4. Adopt Healthy Eating Habits
Along with eating healthy foods, there are some other healthy eating guidelines you should try to follow. Aim to eat three meals and three snacks everyday. Spreading your food out throughout the day will help keep your blood sugar from going too high or too low. You’ll also want to spread your carbohydrates over the day so your body has a steady supply of sugar in the blood to meet yours and your baby’s needs.
5. Limit Sitting As Much As Possible
Do your best to limit the amount of time you spend sitting down. Try walking to work, standing on the train or bus, taking the stairs instead of the elevator, taking a walk during your lunch break, or setting a reminder on your phone to stand up regularly. Making sure you’re not too sedentary can be helpful.
6. Always Eat Breakfast
Blood sugar can be difficult to control in the morning because that’s when your pregnancy hormones are very strong. These hormones can cause your blood sugar levels to rise even before you eat. A breakfast that combines protein and healthy fats for slow-release energy, as well as complex carbs is best. Always opt for whole grain options like oats or brown rice over refined grains as they’ll keep your blood sugar steady instead of spiking.
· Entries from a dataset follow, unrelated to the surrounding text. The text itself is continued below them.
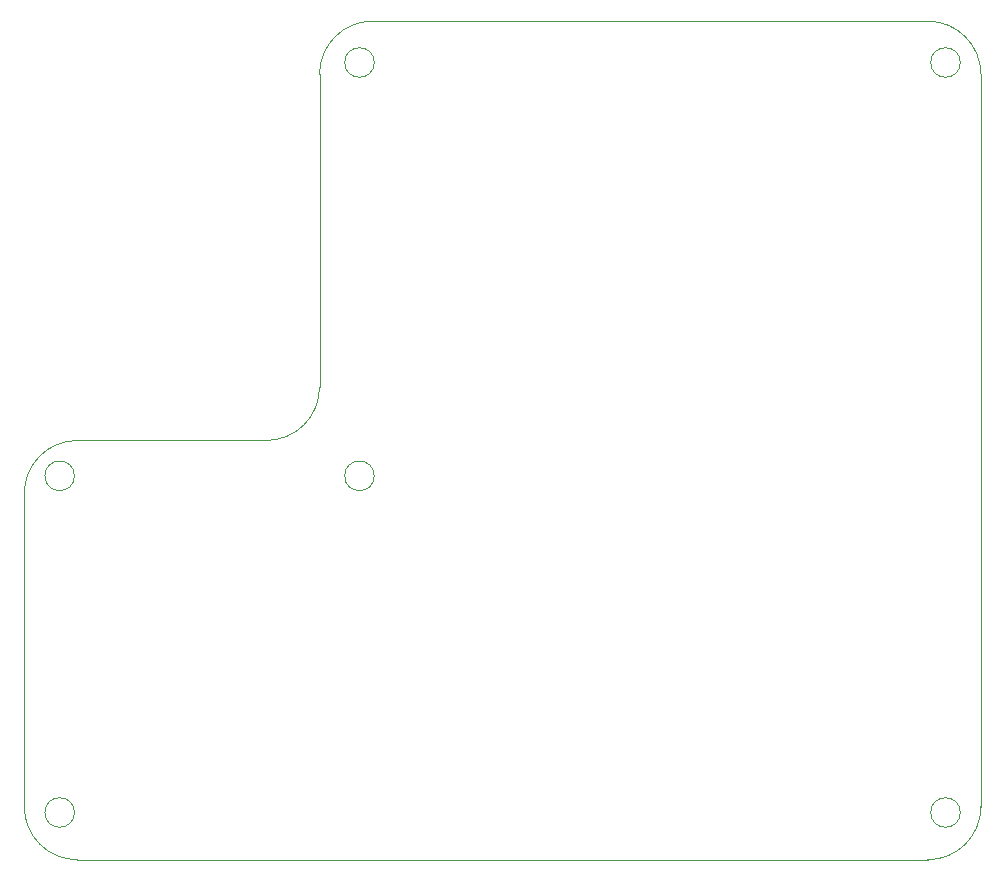
<source format=gbr>
%TF.GenerationSoftware,KiCad,Pcbnew,9.0.6*%
%TF.CreationDate,2025-11-18T20:58:22+00:00*%
%TF.ProjectId,pathfinderKey-Cuts,70617468-6669-46e6-9465-724b65792d43,rev?*%
%TF.SameCoordinates,Original*%
%TF.FileFunction,Profile,NP*%
%FSLAX46Y46*%
G04 Gerber Fmt 4.6, Leading zero omitted, Abs format (unit mm)*
G04 Created by KiCad (PCBNEW 9.0.6) date 2025-11-18 20:58:22*
%MOMM*%
%LPD*%
G01*
G04 APERTURE LIST*
%TA.AperFunction,Profile*%
%ADD10C,0.050000*%
%TD*%
G04 APERTURE END LIST*
D10*
X195500000Y-78000001D02*
G75*
G02*
X199999999Y-82500001I0J-4499999D01*
G01*
X200000000Y-140000000D02*
X200000000Y-143500000D01*
X144000000Y-109000000D02*
G75*
G02*
X139500001Y-113500000I-4500000J0D01*
G01*
X144000000Y-82500000D02*
G75*
G02*
X148499999Y-78000000I4500000J0D01*
G01*
X200000000Y-82500001D02*
X200000000Y-85000000D01*
X195500000Y-78000001D02*
X148500000Y-78000001D01*
X123500000Y-113500000D02*
X139500000Y-113499999D01*
X123500000Y-149000000D02*
G75*
G02*
X119000000Y-144500000I0J4500000D01*
G01*
X148631965Y-81500000D02*
G75*
G02*
X146131965Y-81500000I-1250000J0D01*
G01*
X146131965Y-81500000D02*
G75*
G02*
X148631965Y-81500000I1250000J0D01*
G01*
X148631965Y-116500000D02*
G75*
G02*
X146131965Y-116500000I-1250000J0D01*
G01*
X146131965Y-116500000D02*
G75*
G02*
X148631965Y-116500000I1250000J0D01*
G01*
X123250000Y-116500000D02*
G75*
G02*
X120750000Y-116500000I-1250000J0D01*
G01*
X120750000Y-116500000D02*
G75*
G02*
X123250000Y-116500000I1250000J0D01*
G01*
X123250000Y-145000000D02*
G75*
G02*
X120750000Y-145000000I-1250000J0D01*
G01*
X120750000Y-145000000D02*
G75*
G02*
X123250000Y-145000000I1250000J0D01*
G01*
X200000000Y-143500000D02*
X200000000Y-144500000D01*
X119000000Y-118000000D02*
G75*
G02*
X123500000Y-113500000I4500000J0D01*
G01*
X200000000Y-144500000D02*
G75*
G02*
X195500000Y-149000000I-4500000J0D01*
G01*
X123500000Y-149000000D02*
X195500000Y-149000000D01*
X198250000Y-81500000D02*
G75*
G02*
X195750000Y-81500000I-1250000J0D01*
G01*
X195750000Y-81500000D02*
G75*
G02*
X198250000Y-81500000I1250000J0D01*
G01*
X119000000Y-144500000D02*
X119000000Y-118000000D01*
X144000000Y-109000001D02*
X144000000Y-82500000D01*
X198250000Y-145000000D02*
G75*
G02*
X195750000Y-145000000I-1250000J0D01*
G01*
X195750000Y-145000000D02*
G75*
G02*
X198250000Y-145000000I1250000J0D01*
G01*
X200000000Y-140000000D02*
X200000000Y-85000000D01*
M02*

</source>
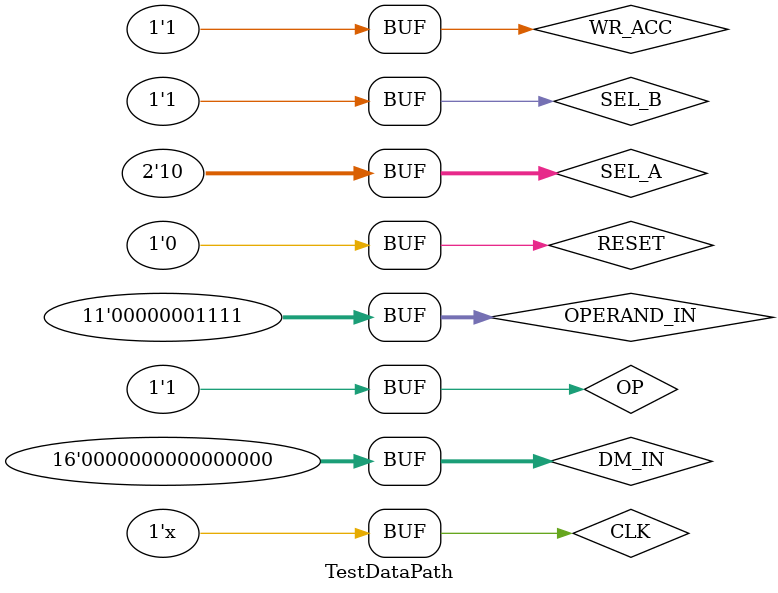
<source format=v>
`timescale 1ns / 1ps


module TestDataPath;

	// Inputs
	reg CLK;
	reg RESET;
	reg [10:0] OPERAND_IN;
	reg [15:0] DM_IN;
	reg [1:0] SEL_A;
	reg SEL_B;
	reg WR_ACC;
	reg OP;

	// Outputs
	wire [15:0] ACC;
	wire [10:0] OPERAND_OUT;

	// Instantiate the Unit Under Test (UUT)
	DataPath uut (
		.CLK(CLK), 
		.RESET(RESET), 
		.OPERAND_IN(OPERAND_IN), 
		.DM_IN(DM_IN), 
		.SEL_A(SEL_A), 
		.SEL_B(SEL_B), 
		.WR_ACC(WR_ACC), 
		.OP(OP), 
		.ACC(ACC), 
		.OPERAND_OUT(OPERAND_OUT)
	);

	initial begin
		// Initialize Inputs
		CLK = 0;
		RESET = 1;
		OPERAND_IN = 0;
		DM_IN = 0;
		SEL_A = 0;
		SEL_B = 0;
		WR_ACC = 0;
		OP = 0;

		// Wait 100 ns for global reset to finish
		#10;
		RESET = 0;
		
		OPERAND_IN = 0;
		DM_IN = 10;
		SEL_A = 2;
		SEL_B = 0;
		WR_ACC = 1;
		OP = 1;
		#100
		
		OPERAND_IN = 15;
		DM_IN = 0;
		SEL_A = 2;
		SEL_B = 1;
		WR_ACC = 1;
		OP = 1;
		#100;

		
		// Add stimulus here

	end
      
	
	always
	begin
	#1 CLK =~CLK;
	end
	
endmodule


</source>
7. Monitor Blood Sugar Often
Make sure you’re monitoring your blood sugar on a regular basis. Since pregnancy causes the body’s need for energy to change, blood sugar levels can change very quickly. Be sure to check your blood sugar often, as directed by your doctor.
8. Do Your Research
If you have gestational diabetes and don’t know much about the condition, there are resources you can look to to inform yourself about what’s going on with your body. Here are some helpful resources below:
If you’ve been diagnosed with gestational diabetes, try these tips and resources and make a plan with your healthcare providers to get you through your pregnancy in the healthiest way possible!